##### BRANO DA LEGGERE

Colui che è affatto da Morbo di Chron non ne deve però abusare nel consumo in quanto il Kefir promuove la peristalsi intestinale quindi l'eccesso potrebbe scatenare le crisi diarroiche.
Sempre al fine di tenere l’intestino “a riposo” è consigliabile limitare l'impiego incucina di zucchero e sale (saccarosio raffinato e cloruro di sodio), spezie urticanti (capsaicina del peperoncino, piperina del pepe, gingerolo dello zenzero, isotiocianato del rafano, allicina dell'aglio e della cipolla ecc), bevande alcoliche e alimenti o bevande che contengono stimolanti della peristasi intestinale (bevande o alimenti che contengono caffeina o analoghi, come teobromina, teina ecc).
Una particolare attenzione va posta agli additivi, in particolare quelli contenenti tracce di titanio, considerato un acceleratore dell'infiammazione per il Morbo di Crohn.
Meglio limitare il consumo di funghi: tutti i funghi, anche quelli commestibili, producono una piccola quantità di sostanza venefica; inoltre, questi alimenti, in particolare quelli raccolti, possono contenere tracce significative di inquinanti oltre a risultare difficili da digerire.

In fine è saggio evitare il consumo elevato di alimenti scarsamente digeribili e potenzialmente fermentativi quali frutta, ortaggi, cereali e legumi; come anche l’eccesso di alimenti grassi e/o contenenti grassi di bassa qualità come quelli idrogenati.

##########
##### RECORD FORNITI

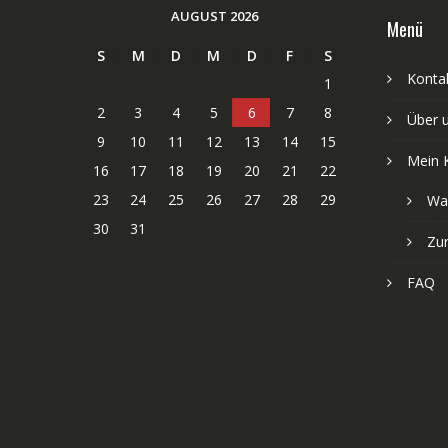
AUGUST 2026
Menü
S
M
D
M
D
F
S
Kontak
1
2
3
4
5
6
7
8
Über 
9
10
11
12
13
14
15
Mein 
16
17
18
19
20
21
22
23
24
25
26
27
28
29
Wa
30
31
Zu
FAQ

##########
##### RECORD FORNITI

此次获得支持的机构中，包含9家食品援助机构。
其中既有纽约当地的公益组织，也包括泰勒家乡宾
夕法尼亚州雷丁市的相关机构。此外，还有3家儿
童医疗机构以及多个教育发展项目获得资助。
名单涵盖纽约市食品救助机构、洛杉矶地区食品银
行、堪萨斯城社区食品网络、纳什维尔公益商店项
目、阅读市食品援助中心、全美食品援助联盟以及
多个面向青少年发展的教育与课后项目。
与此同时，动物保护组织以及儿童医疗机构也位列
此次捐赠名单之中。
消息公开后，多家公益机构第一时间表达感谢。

##########

COMPITI DA SVOLGERE:
(A) Elenca tutte le sostanze che il testo sull'alimentazione nel morbo di Crohn indica come contenute nelle spezie urticanti, ciascuna con la spezia da cui proviene.
(B) Nel testo sull'alimentazione nel morbo di Crohn, come viene considerato il titanio?
(C) Prosegui il testo sull'alimentazione nel morbo di Crohn dopo l'ultima frase riportata.

SOLUZIONI DELL'ESERCIZIO:
(A) Capsaicina del peperoncino, piperina del pepe, gingerolo dello zenzero, isotiocianato del rafano, allicina dell'aglio e della cipolla.

(B) Come un acceleratore dell'infiammazione nel morbo di Crohn.

(C)
Di fondamentale importanza per coloro che sono affetti da Morbo di Chron è il mantenimento del corretto trofismo della flora batterica intestinale. Quindi è giusto assumere una buona dose di molecole prebiotiche (rappresentate principalmente da fibra solubile) da assumere anche in concomitanza a probiotici, in modo tale da aumentare la naturale barriera contro gli attacchi esterni. Altrettanto importanti sono gli acidi grassi essenziali Omega 3 (per la loro capacità antinfiammatoria) e gli antiossidanti naturali (utilissimi nella lotta contro i radicali liberi, l'infiammazione ed la trasformazione neoplastica). Altrettanta attenzione va prestata alla Vitamina B12 che può essere reperita attraverso il consumo di alimenti di origine animale, come il fegato, la carne rossa, il pesce, rosso d’uovo, formaggi stagionati; là dove l’alimentazione non soddisfi i fabbisogni dell’individuo, è possibile ricorrere ad integrazione mediante preparati opportunamente formulati.
Sarebbe invece corretto prestare attenzione all’eccessivo consumo di fibre insolubili presenti nella crusca, nella buccia dei legumi, nella frutta e negli ortaggi, responsabili di incrementare il rischio di diarrea, meteorismo e dolori addominali.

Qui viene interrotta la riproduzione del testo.